Ron and Pam Tamis took over a family beef operation in 2002, starting out with just 11 head of cattle and 1,000 bales of hay. Over the years, they’ve added a pumpkin patch, sweet corn, potatoes, squash, and a variety of other vegetables. The whole family helps out on the farm, including Ron and Pam’s three young boys.
“The best part about having a small-scale sustainable farm is that we can make a living for our family and do it together,” says Ron.
One thing the Tamises have learned over the years is to monitor the weather – and be prepared for anything. In general, the Fraser Valley has a perfect combination of climate, soil, and environment for growing.

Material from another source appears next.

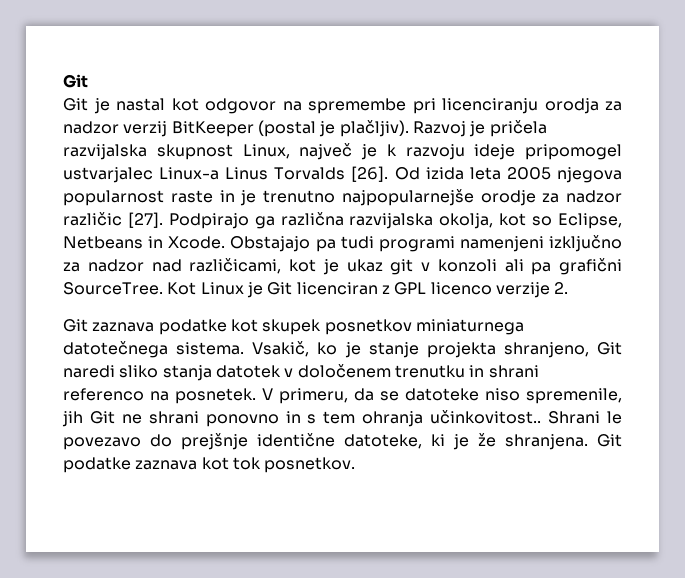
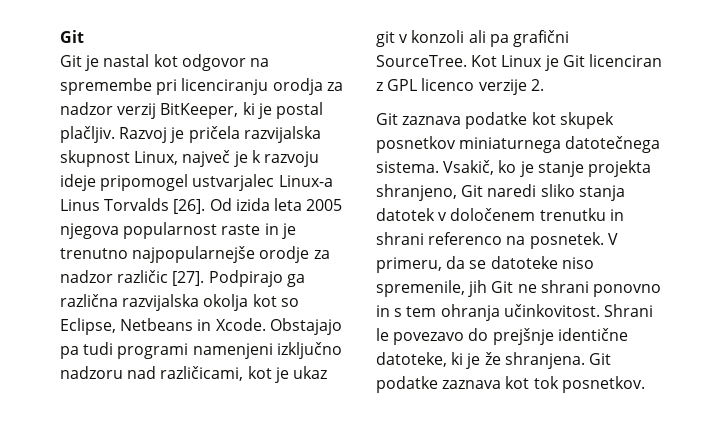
[171,120,409,137] BitKeeper (postal je plačljiv). -> [160,102,323,119] [60,126,115,143] BitKeeper, ki je postal plačljiv.
[439,213,494,229] okolja, -> [203,294,249,311] okolja
[63,259,144,272] za nadzor -> [60,366,123,379] nadzoru
[430,410,542,424] učinkovitost.. -> [503,304,600,317] učinkovitost.

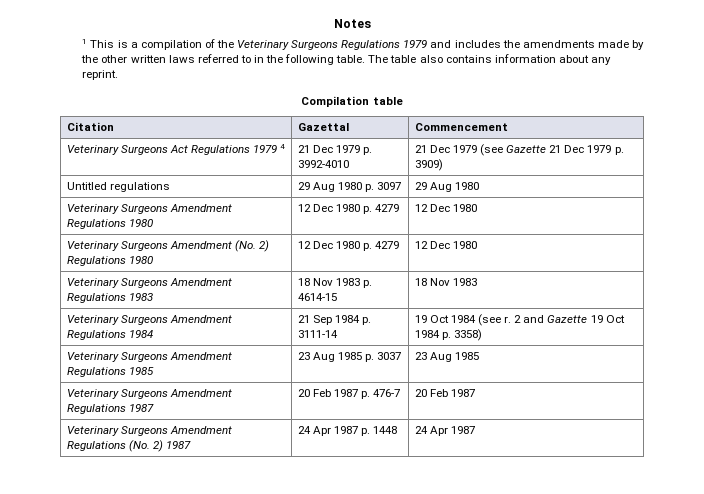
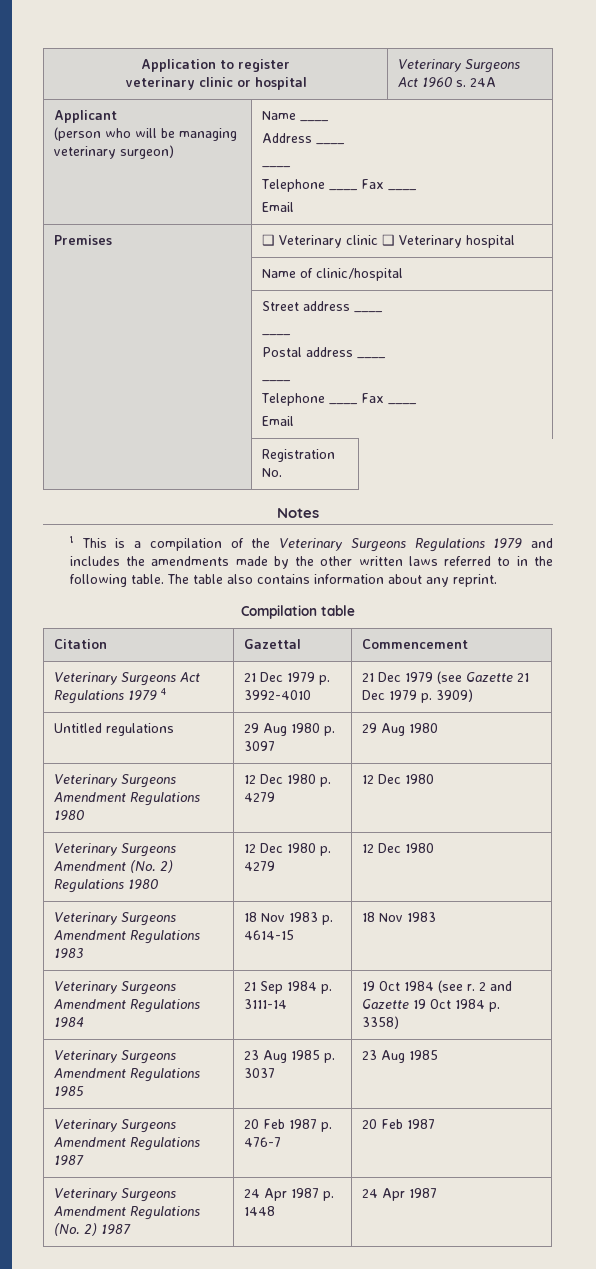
(333, 23) none -> [141,59,290,72] [124,77,307,90] [398,59,521,73] [398,77,497,87] [54,110,118,123] [54,127,238,141] [54,145,175,159] [262,111,297,120] [300,120,330,122] [262,133,313,143] [316,143,346,145] [262,166,292,168] [261,179,359,192] [361,179,385,189] [388,189,418,191] [262,202,295,212] [54,235,113,245] [262,234,516,248] [262,268,404,281] [262,301,351,311] [354,311,384,313] [262,334,292,336] [262,347,354,357] [357,357,387,359] [262,380,292,382] [261,393,359,406] [361,393,385,403] [388,403,418,405] [262,416,295,426] [262,449,336,462] [262,468,283,477] Application to register // veterinary clinic or hospital | Veterinary Surgeons Act 1960 s. 24A // Applicant // (person who will be managing veterinary surgeon) | Name ____ // Address ____ // ____ // Telephone ____ Fax ____ // Email // Premises | ❑ Veterinary clinic ❑ Veterinary hospital // | Name of clinic/hospital // | Street address ____ // ____ // Postal address ____ // ____ // Telephone ____ Fax ____ // Email // | Registration No. //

Thanks to mild winters and plenty of precipitation, a variety of crops thrive better here than anywhere else in the country. But farmers still need to be aware of the environment, and prepare for anything the elements can throw at them, says Ron. Contingency plans will help ensure you don’t lose your crops.
“In Surrey, moisture used to be the biggest issue you’d face as a farmer,” he says. “But the past few years are trending hotter and drier, which means you need to rethink crop selection.” For example: are you growing something hearty enough to contend with a drier overall climate? Should you invest in an irrigation system? You also need to be aware that climate patterns are cyclical. For rainy years, you’ll still need a good drainage system.
“While we’re blessed to have an ideal climate for growing a variety of different crops in the Fraser Valley, we also need to be aware that nothing ever goes as planned,” says Ron. “It pays to think about what you’d do in case of any possibility.”